KSR: What factors do we need to consider when transporting the vaccine both locally and internationally?
EV: Some challenges apply to all vaccines, whereas others are unique to the different modes of action. For all vaccines, it is important to consider the shipping containers and bags used in their manufacturing process. These must be able to withstand different forces, such as the shocks, vibrations and compressions that can occur during air, road or marine shipment.
Following the proper protocols to monitor and validate the shipment can help to mitigate risks that may compromise the integrity of the product. ASTM International and The International Safe Transit Association both provide guidelines for shipment testing to co-ordinate the safe transportation of vaccines from start to finish.1,2
In addition to this, vaccines have different stability profiles, which refers to how they react to changes in temperature and light. Some vaccines react poorly to heat, whereas others struggle with cold temperatures or too much light.
Two of the leading vaccines in development — Pfizer/BioNTech and Moderna — use a gene-based mRNA technology that requires storage at temperatures as low as –80 °C. By contrast, non-live, inactivated or protein vaccines are typically less sensitive to heat.
Developers are optimising their formulations to help improve vaccine stability. This has allowed some live vaccines to be stable at room temperature (a max of 25 °C). The differences in stability mean that manufacturers must factor in how to maintain an acceptable temperature during the transportation process.
Certain adjuvants present in the vaccine can also make them more susceptible to freezing during transportation.
Lower temperatures may be harder to maintain, especially for low-to-middle income countries.

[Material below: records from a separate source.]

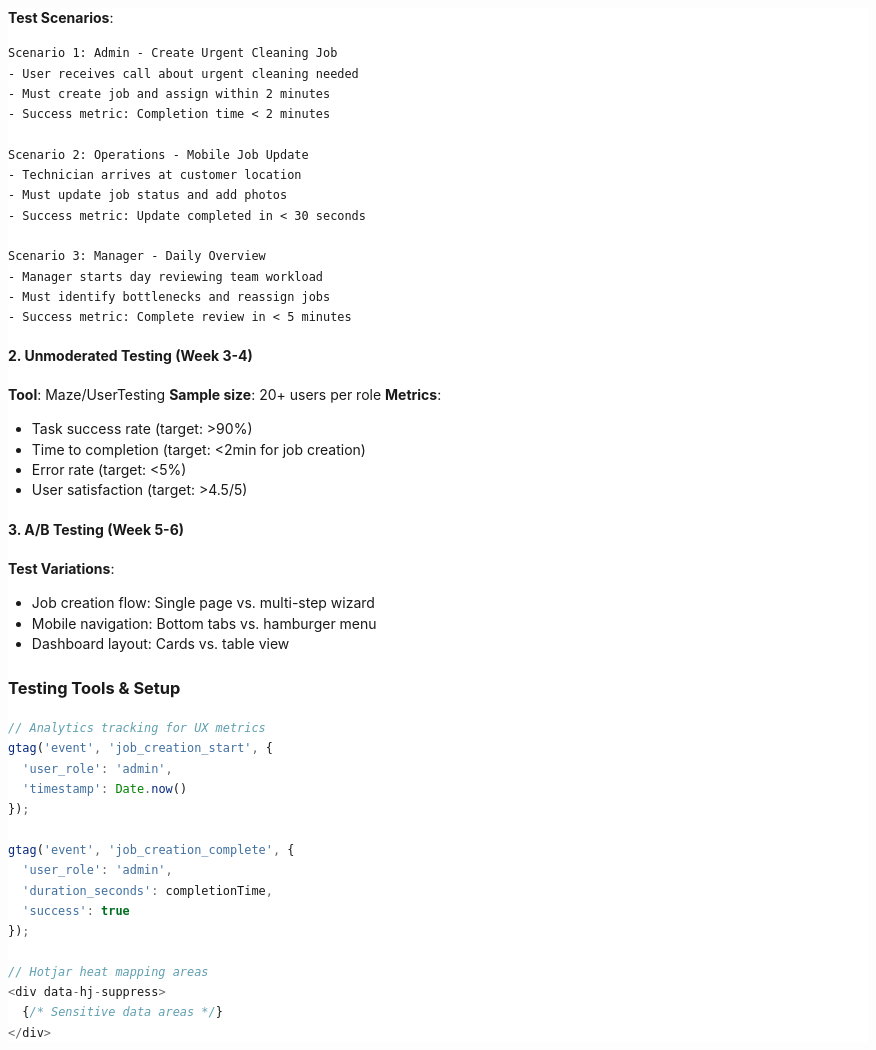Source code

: **Test Scenarios**:
```
Scenario 1: Admin - Create Urgent Cleaning Job
- User receives call about urgent cleaning needed
- Must create job and assign within 2 minutes
- Success metric: Completion time < 2 minutes

Scenario 2: Operations - Mobile Job Update
- Technician arrives at customer location
- Must update job status and add photos
- Success metric: Update completed in < 30 seconds

Scenario 3: Manager - Daily Overview
- Manager starts day reviewing team workload
- Must identify bottlenecks and reassign jobs
- Success metric: Complete review in < 5 minutes
```

#### 2. Unmoderated Testing (Week 3-4)
**Tool**: Maze/UserTesting
**Sample size**: 20+ users per role
**Metrics**:
- Task success rate (target: >90%)
- Time to completion (target: <2min for job creation)
- Error rate (target: <5%)
- User satisfaction (target: >4.5/5)

#### 3. A/B Testing (Week 5-6)
**Test Variations**:
- Job creation flow: Single page vs. multi-step wizard
- Mobile navigation: Bottom tabs vs. hamburger menu
- Dashboard layout: Cards vs. table view

### Testing Tools & Setup

```javascript
// Analytics tracking for UX metrics
gtag('event', 'job_creation_start', {
  'user_role': 'admin',
  'timestamp': Date.now()
});

gtag('event', 'job_creation_complete', {
  'user_role': 'admin',
  'duration_seconds': completionTime,
  'success': true
});

// Hotjar heat mapping areas
<div data-hj-suppress>
  {/* Sensitive data areas */}
</div>
```
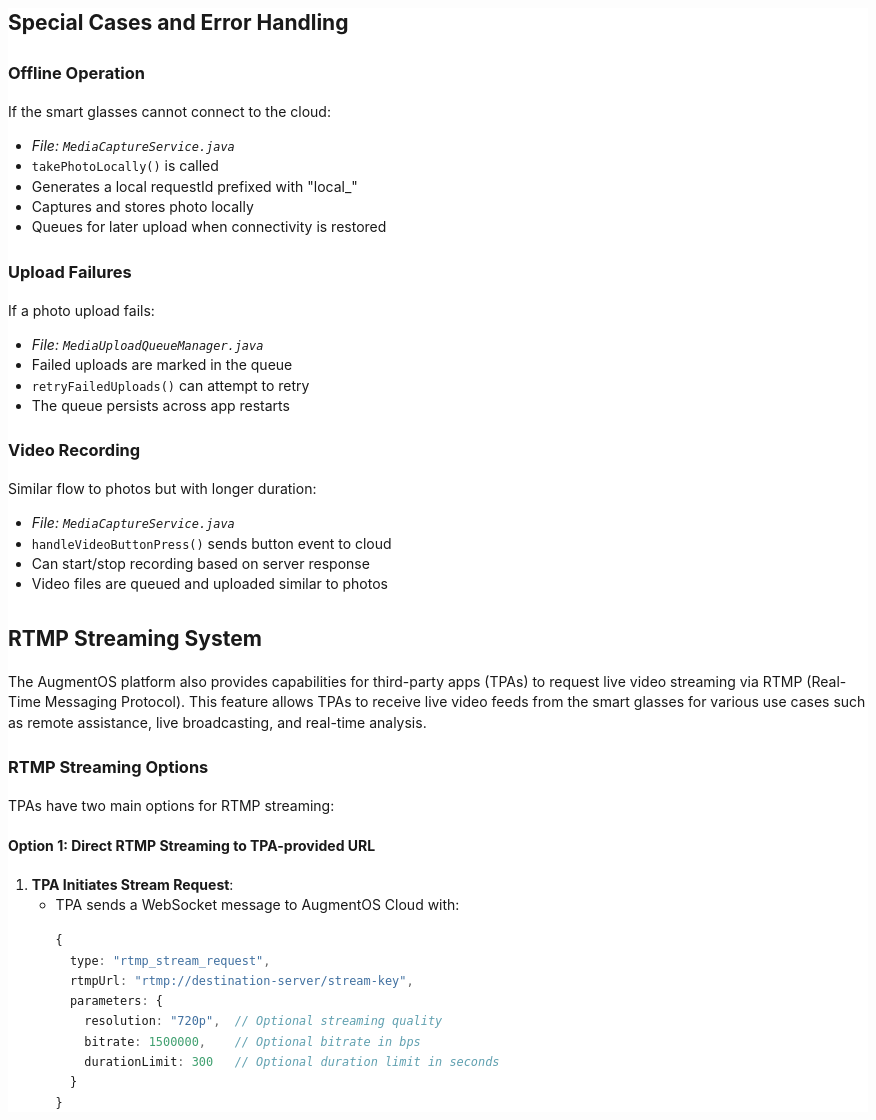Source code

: ## Special Cases and Error Handling

### Offline Operation
If the smart glasses cannot connect to the cloud:
- *File: `MediaCaptureService.java`*
- `takePhotoLocally()` is called
- Generates a local requestId prefixed with "local_"
- Captures and stores photo locally
- Queues for later upload when connectivity is restored

### Upload Failures
If a photo upload fails:
- *File: `MediaUploadQueueManager.java`*
- Failed uploads are marked in the queue
- `retryFailedUploads()` can attempt to retry
- The queue persists across app restarts

### Video Recording
Similar flow to photos but with longer duration:
- *File: `MediaCaptureService.java`*
- `handleVideoButtonPress()` sends button event to cloud
- Can start/stop recording based on server response
- Video files are queued and uploaded similar to photos

## RTMP Streaming System

The AugmentOS platform also provides capabilities for third-party apps (TPAs) to request live video streaming via RTMP (Real-Time Messaging Protocol). This feature allows TPAs to receive live video feeds from the smart glasses for various use cases such as remote assistance, live broadcasting, and real-time analysis.

### RTMP Streaming Options

TPAs have two main options for RTMP streaming:

#### Option 1: Direct RTMP Streaming to TPA-provided URL

1. **TPA Initiates Stream Request**:
   - TPA sends a WebSocket message to AugmentOS Cloud with:
     ```typescript
     {
       type: "rtmp_stream_request",
       rtmpUrl: "rtmp://destination-server/stream-key",
       parameters: {
         resolution: "720p",  // Optional streaming quality
         bitrate: 1500000,    // Optional bitrate in bps
         durationLimit: 300   // Optional duration limit in seconds
       }
     }
     ```
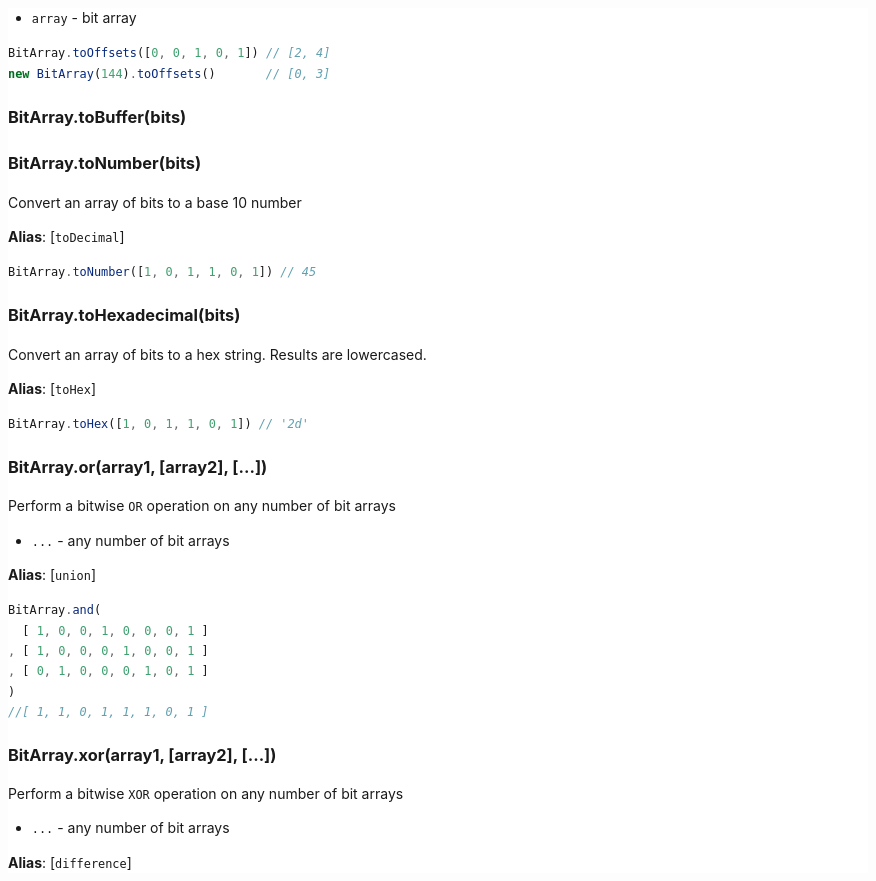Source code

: * `array` - bit array

```js
BitArray.toOffsets([0, 0, 1, 0, 1]) // [2, 4]
new BitArray(144).toOffsets()       // [0, 3]
```


### BitArray.toBuffer(bits)

```js
```


### BitArray.toNumber(bits)

Convert an array of bits to a base 10 number

**Alias**: [`toDecimal`]

```js
BitArray.toNumber([1, 0, 1, 1, 0, 1]) // 45
```


### BitArray.toHexadecimal(bits)

Convert an array of bits to a hex string. Results are lowercased.

**Alias**: [`toHex`]

```js
BitArray.toHex([1, 0, 1, 1, 0, 1]) // '2d'
```


### BitArray.or(array1, [array2], [...])

Perform a bitwise `OR` operation on any number of bit arrays

* `...` - any number of bit arrays

**Alias**: [`union`]

```js
BitArray.and(
  [ 1, 0, 0, 1, 0, 0, 0, 1 ]
, [ 1, 0, 0, 0, 1, 0, 0, 1 ]
, [ 0, 1, 0, 0, 0, 1, 0, 1 ]
)
//[ 1, 1, 0, 1, 1, 1, 0, 1 ]
```


### BitArray.xor(array1, [array2], [...])

Perform a bitwise `XOR` operation on any number of bit arrays

* `...` - any number of bit arrays

**Alias**: [`difference`]

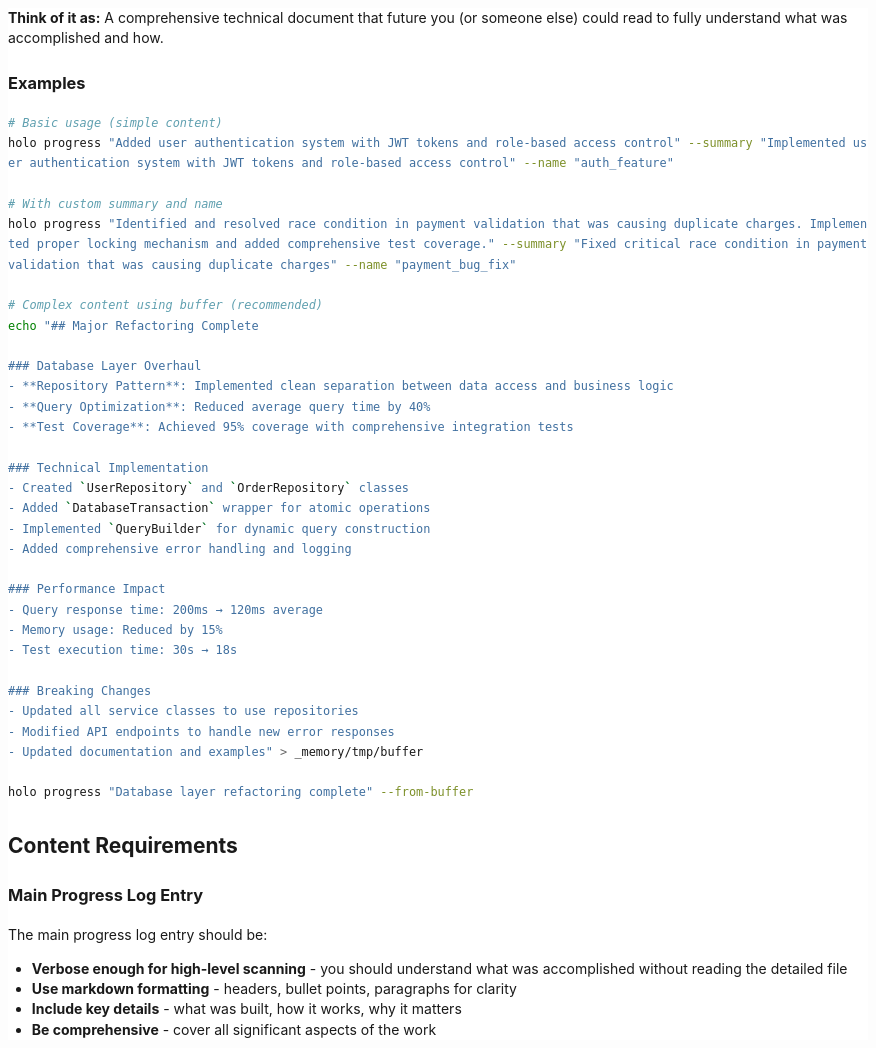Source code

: **Think of it as:** A comprehensive technical document that future you (or someone else) could read to fully understand what was accomplished and how.

### Examples
```bash
# Basic usage (simple content)
holo progress "Added user authentication system with JWT tokens and role-based access control" --summary "Implemented user authentication system with JWT tokens and role-based access control" --name "auth_feature"

# With custom summary and name
holo progress "Identified and resolved race condition in payment validation that was causing duplicate charges. Implemented proper locking mechanism and added comprehensive test coverage." --summary "Fixed critical race condition in payment validation that was causing duplicate charges" --name "payment_bug_fix"

# Complex content using buffer (recommended)
echo "## Major Refactoring Complete

### Database Layer Overhaul
- **Repository Pattern**: Implemented clean separation between data access and business logic
- **Query Optimization**: Reduced average query time by 40%
- **Test Coverage**: Achieved 95% coverage with comprehensive integration tests

### Technical Implementation
- Created `UserRepository` and `OrderRepository` classes
- Added `DatabaseTransaction` wrapper for atomic operations
- Implemented `QueryBuilder` for dynamic query construction
- Added comprehensive error handling and logging

### Performance Impact
- Query response time: 200ms → 120ms average
- Memory usage: Reduced by 15%
- Test execution time: 30s → 18s

### Breaking Changes
- Updated all service classes to use repositories
- Modified API endpoints to handle new error responses
- Updated documentation and examples" > _memory/tmp/buffer

holo progress "Database layer refactoring complete" --from-buffer
```

## Content Requirements

### Main Progress Log Entry
The main progress log entry should be:
- **Verbose enough for high-level scanning** - you should understand what was accomplished without reading the detailed file
- **Use markdown formatting** - headers, bullet points, paragraphs for clarity
- **Include key details** - what was built, how it works, why it matters
- **Be comprehensive** - cover all significant aspects of the work
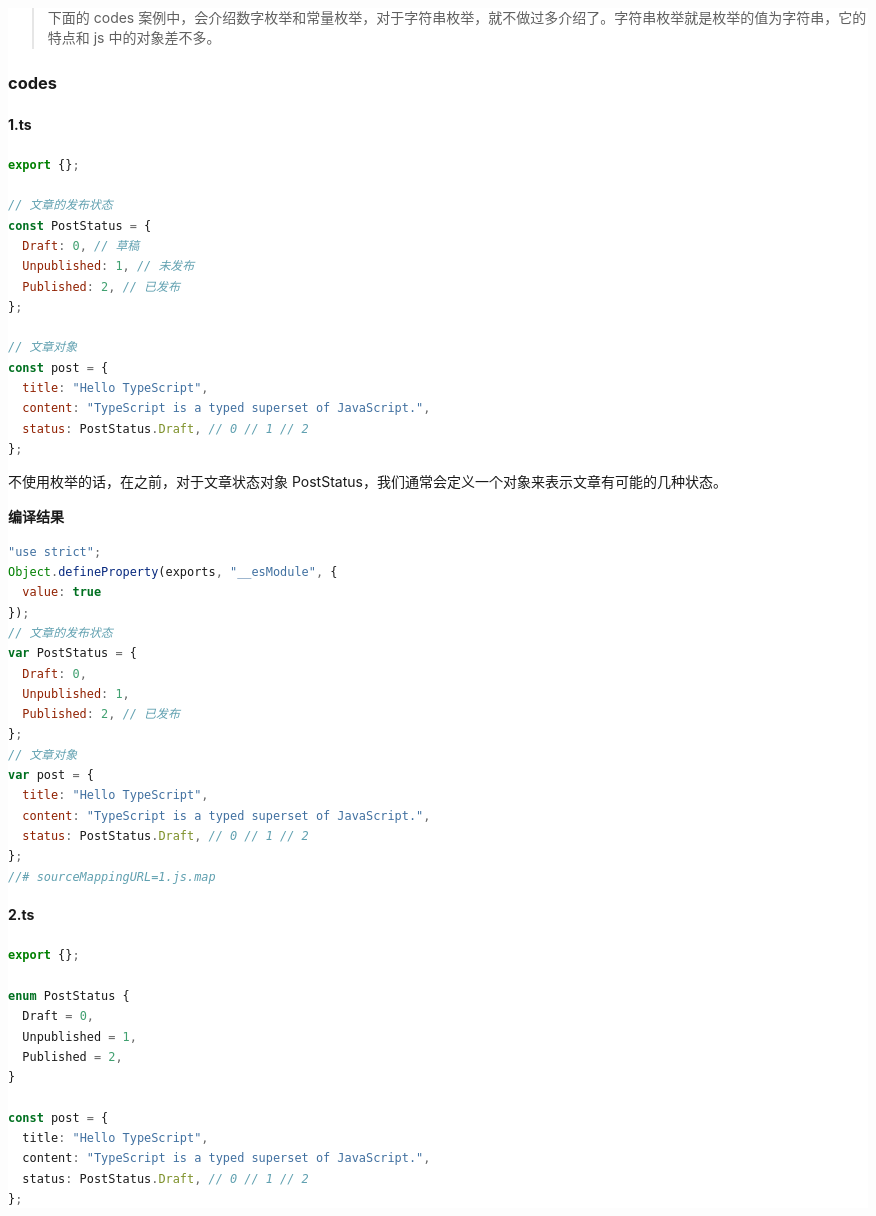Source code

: > 下面的 codes 案例中，会介绍数字枚举和常量枚举，对于字符串枚举，就不做过多介绍了。字符串枚举就是枚举的值为字符串，它的特点和 js 中的对象差不多。

### codes

#### 1.ts

```js
export {};

// 文章的发布状态
const PostStatus = {
  Draft: 0, // 草稿
  Unpublished: 1, // 未发布
  Published: 2, // 已发布
};

// 文章对象
const post = {
  title: "Hello TypeScript",
  content: "TypeScript is a typed superset of JavaScript.",
  status: PostStatus.Draft, // 0 // 1 // 2
};
```

不使用枚举的话，在之前，对于文章状态对象 PostStatus，我们通常会定义一个对象来表示文章有可能的几种状态。

**编译结果**

```js
"use strict";
Object.defineProperty(exports, "__esModule", {
  value: true
});
// 文章的发布状态
var PostStatus = {
  Draft: 0,
  Unpublished: 1,
  Published: 2, // 已发布
};
// 文章对象
var post = {
  title: "Hello TypeScript",
  content: "TypeScript is a typed superset of JavaScript.",
  status: PostStatus.Draft, // 0 // 1 // 2
};
//# sourceMappingURL=1.js.map
```

#### 2.ts

```ts
export {};

enum PostStatus {
  Draft = 0,
  Unpublished = 1,
  Published = 2,
}

const post = {
  title: "Hello TypeScript",
  content: "TypeScript is a typed superset of JavaScript.",
  status: PostStatus.Draft, // 0 // 1 // 2
};
```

Single-use suppliers such as Sartorius provide end-to-end logistic solutions for cold chain or frozen bulk drug substances transportation and processing that have been extensively qualified according to the most severe standards (ASTM D4169).
KSR: How can manufacturers decrease the risks associated with transporting vaccines?
EV: Manufacturers can improve the ease of transportation by understanding quality requirements and using Quality by Design principles as a basis for product development. Specifically, working to increase vaccine thermostability during development will make the distribution process easier.
A more stable vaccine requires less oversight when it comes to maintaining a consistent temperature during transportation.
Another way to make transportation easier is to identify partners located in different areas. Traditionally, manufacturers have been centralised in a few key locations. By utilising partners from all over the world, transportation distances are decreased.
For example, the AstraZeneca and University of Oxford vaccine candidate that is in Phase II/Phase III trials has manufacturing deals with groups around the world. They have a deal with manufacturers in Mexico to produce the vaccine for Latin America, another deal with a group in Europe.3,4
It is also important that developers select reliable partners. Manufacturers should look for partners that use the proper validation protocols, such as the ASTM or ISTA standards, for shipment and ensure that these guidelines for shipment testing are being followed.
It is also good to look for a partner who uses electronic monitoring, which has been recommended by the World Health Organization (WHO) guidelines. This allows for testing of the robustness of the distribution channels in addition to electronic temperature recording.
References
- www.astm.org.
- https://ista.org.
- www.wsj.com/articles/mexico-argentina-to-produce-potential-astrazeneca-coronavirus-vaccine-11597334497.
- www.astrazeneca.com/media-centre/press-releases/2020/astrazeneca-to-supply-europe-with-up-to-400-million-doses-of-oxford-universitys-vaccine-at-no-profit.html.